_SELECTED TEXT_.
--- START ---

# Just ordered up some new chairs for the top of the truck!!!



## El Gato Loco (Jan 15, 2010)

I had the pleasure of hunting from these chairs while on my hunt with Tony Tebbe over at Predator University so they were on the top of my list of "needs" (at least that's the word I use with MY wife







)

I have a new camper shell going on the Dodge next week along with a heavy duty "Kargo Master" cargo rack. My goal is to mount these chairs to a piece of 3/4" plywood and create a simple rig that can be easily slid on top of the rack when needed.

The chairs: Amazon.com: Mobile Hunter Portable Shooting Chair: Sports & Outdoors

The Rack: Amazon.com: Kargomaster 80020 Ladder Rack: Sports & Outdoors

I am pretty pumped.


----------



## bar-d (Feb 3, 2010)

Looks like a "need" to me Chris. Unfortunately, this is what my budget allows.


----------



## bar-d (Feb 3, 2010)

hassell said:


> bar-d you must live in luxury, a new pail and empty at that? unheard of on a farm!


Nah, just too lazy to go to the barn and take a picture of a feed bucket.


----------



## wvcoyote (Mar 14, 2010)

looks like we are on the same budget


----------



## ReidRH (Feb 1, 2010)

LOL guys your too funny all I got to sit on is my Rear End LOL


----------



## youngdon (Mar 10, 2010)

I used to use a bucket, if you smear some dung on it, it won't glare and will cover your scent!! lol

It looks to me as though you have a pretty sweet set up going there Chris, and the plan with the seats sounds pretty good also.


----------

--- END ---

Can you reproduce the entire forum thread above about mounting hunting chairs on a truck, word for word?

_SUPPLIED ENTRIES_.
--- START ---

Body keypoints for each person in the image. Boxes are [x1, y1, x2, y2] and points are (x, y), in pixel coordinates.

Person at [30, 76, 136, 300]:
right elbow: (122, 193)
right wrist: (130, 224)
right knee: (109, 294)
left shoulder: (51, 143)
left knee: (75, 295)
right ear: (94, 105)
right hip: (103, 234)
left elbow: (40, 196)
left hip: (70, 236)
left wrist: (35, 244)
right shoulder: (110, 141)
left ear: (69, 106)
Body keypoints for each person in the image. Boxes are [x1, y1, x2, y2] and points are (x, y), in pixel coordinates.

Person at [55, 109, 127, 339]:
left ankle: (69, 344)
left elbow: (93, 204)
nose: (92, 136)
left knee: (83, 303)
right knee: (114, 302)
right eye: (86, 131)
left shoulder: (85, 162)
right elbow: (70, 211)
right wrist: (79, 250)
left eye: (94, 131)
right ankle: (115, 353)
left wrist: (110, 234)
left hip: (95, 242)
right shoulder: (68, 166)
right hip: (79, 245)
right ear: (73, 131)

--- END ---
--- START ---

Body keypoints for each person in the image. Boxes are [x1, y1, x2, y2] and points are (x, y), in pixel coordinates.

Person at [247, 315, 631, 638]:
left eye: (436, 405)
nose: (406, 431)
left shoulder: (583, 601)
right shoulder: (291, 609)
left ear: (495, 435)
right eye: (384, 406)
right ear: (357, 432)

--- END ---

_SOLUTION BELOW_.
# Just ordered up some new chairs for the top of the truck!!!



## El Gato Loco (Jan 15, 2010)

I had the pleasure of hunting from these chairs while on my hunt with Tony Tebbe over at Predator University so they were on the top of my list of "needs" (at least that's the word I use with MY wife







)

I have a new camper shell going on the Dodge next week along with a heavy duty "Kargo Master" cargo rack. My goal is to mount these chairs to a piece of 3/4" plywood and create a simple rig that can be easily slid on top of the rack when needed.

The chairs: Amazon.com: Mobile Hunter Portable Shooting Chair: Sports & Outdoors

The Rack: Amazon.com: Kargomaster 80020 Ladder Rack: Sports & Outdoors

I am pretty pumped.


----------



## bar-d (Feb 3, 2010)

Looks like a "need" to me Chris. Unfortunately, this is what my budget allows.


----------



## bar-d (Feb 3, 2010)

hassell said:


> bar-d you must live in luxury, a new pail and empty at that? unheard of on a farm!


Nah, just too lazy to go to the barn and take a picture of a feed bucket.


----------



## wvcoyote (Mar 14, 2010)

looks like we are on the same budget


----------



## ReidRH (Feb 1, 2010)

LOL guys your too funny all I got to sit on is my Rear End LOL


----------



## youngdon (Mar 10, 2010)

I used to use a bucket, if you smear some dung on it, it won't glare and will cover your scent!! lol

It looks to me as though you have a pretty sweet set up going there Chris, and the plan with the seats sounds pretty good also.


----------